Leitax applied several steps in change their forecast process. In the early consensus forecasting meeting, the Redesign Project team realized that variances between the forecasts was largely due to the range of business assumptions about price and promotions. Therefore the starting point of the consensus meeting was developing a business assumptions package (BAP) that included information on price, market trends; competitor’s models and marketing plans. The BAP is critical to overall process because the functional groups (PPS, Sales, and DMS) used it as the basis for additional forecasts.

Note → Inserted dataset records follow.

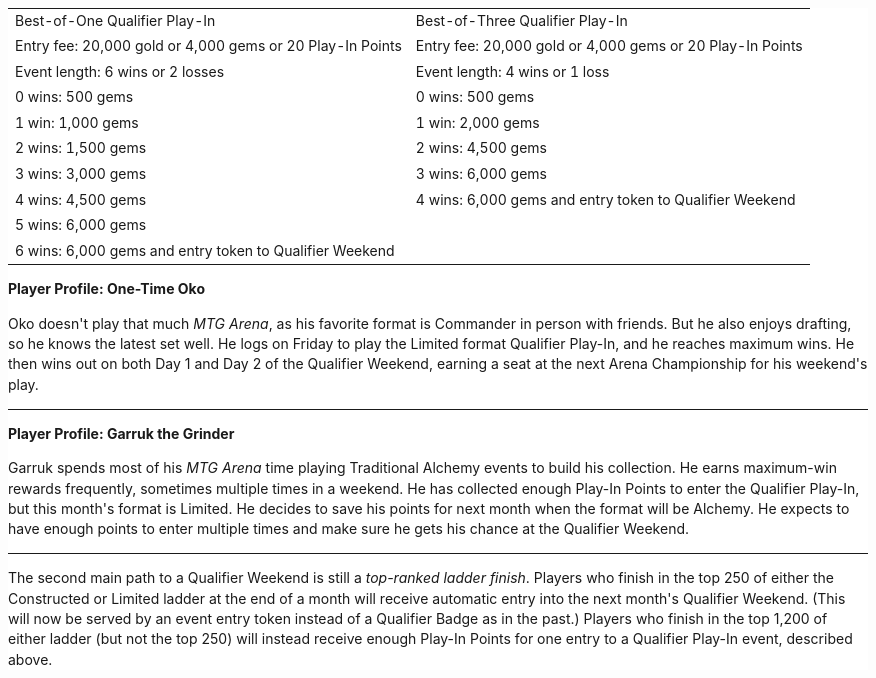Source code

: 






|  |  |
| --- | --- |
| Best-of-One Qualifier Play-In | Best-of-Three Qualifier Play-In |
| Entry fee: 20,000 gold or 4,000 gems or 20 Play-In Points | Entry fee: 20,000 gold or 4,000 gems or 20 Play-In Points |
| Event length: 6 wins or 2 losses | Event length: 4 wins or 1 loss |
| 0 wins: 500 gems | 0 wins: 500 gems |
| 1 win: 1,000 gems | 1 win: 2,000 gems |
| 2 wins: 1,500 gems | 2 wins: 4,500 gems |
| 3 wins: 3,000 gems | 3 wins: 6,000 gems |
| 4 wins: 4,500 gems | 4 wins: 6,000 gems and entry token to Qualifier Weekend |
| 5 wins: 6,000 gems |  |
| 6 wins: 6,000 gems and entry token to Qualifier Weekend |  |






**Player Profile: One-Time Oko**


Oko doesn't play that much *MTG Arena*, as his favorite format is Commander in person with friends. But he also enjoys drafting, so he knows the latest set well. He logs on Friday to play the Limited format Qualifier Play-In, and he reaches maximum wins. He then wins out on both Day 1 and Day 2 of the Qualifier Weekend, earning a seat at the next Arena Championship for his weekend's play.




---

**Player Profile: Garruk the Grinder**


Garruk spends most of his *MTG Arena* time playing Traditional Alchemy events to build his collection. He earns maximum-win rewards frequently, sometimes multiple times in a weekend. He has collected enough Play-In Points to enter the Qualifier Play-In, but this month's format is Limited. He decides to save his points for next month when the format will be Alchemy. He expects to have enough points to enter multiple times and make sure he gets his chance at the Qualifier Weekend.




---

The second main path to a Qualifier Weekend is still a *top-ranked ladder finish*. Players who finish in the top 250 of either the Constructed or Limited ladder at the end of a month will receive automatic entry into the next month's Qualifier Weekend. (This will now be served by an event entry token instead of a Qualifier Badge as in the past.) Players who finish in the top 1,200 of either ladder (but not the top 250) will instead receive enough Play-In Points for one entry to a Qualifier Play-In event, described above.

The product planning and strategy (PPS), marketing and DMS group put the information together in BAP and updated it monthly.
The second step was to create three forecasts, PPS created a Top-down forecast based on estimation of industry demand, historical and current trends of Leitax’s market performance and the current portfolio. The Sales would create a bottom-up forecast based on information of what is happening in the distribution channel. The DMS group prepared the last forecast of sell-through based on statistical interpretations of historical data of sales.
As the third step, differences between three forecasts were evaluated in the Consensus Forecasting meeting to achieve consensus forecast. Though finance group did not participated directly in forecast process, their opinions were addressed in the consensus forecast during meeting. In addition, other topics such as new product introduction, discontinuing of current products, and feedbacks were also included in the meeting. Once the final consensus forecast was achieved, the finance groups evaluated it and approved it after revising it carefully with Marketing and Sales groups. The Final Consensus Forecast was sent to generate the MPS. DMS also used a forecast accuracy metric to evaluate the performance of this forecast.
These steps changed “stovepipe forecasts” into a system that gave consensus. By doing so, forecast accuracy was greatly improved. As a result, inventory turns increased from 3.5 in previous year to 5.4 in 2004 Q4; average inventory decreased from $142 million to $101 million. Excess and obsolescence costs were reduced from $3.1 million (average in 2001-2003) to zero in 2004.
A Single Forecast-Driven Planning Model allowed Leitax to collect assumptions about future product demand and performance from different areas of the organization and to summarize these assumptions and their implication. It also allowed key players to align their needs and priorities. Therefore it helps to achieve a more accurate forecast. Forecast accuracy is very important to manage inventories, to capture sales when there is demand and also to avoid obsolesce and write-off costs. All those are directly related to financial and revenue implications. Thus a Single Forecast Driven Planning Model is highly important to financial performance of the enterprise.
The differences between actors in forecasting process was achieved through a mechanism created by Fowler to allow each group to formally communicate on forecasts and evaluate it through steps. As discussed in the last question, consensus forecasting meeting allowed all parties to understand the assumption driving the difference of forecasts and summarize them in a single document. In addition, there were multiple opportunities inherited in the mechanism for evaluating and revising the forecast to make sure needs from all parties were addressed collectively.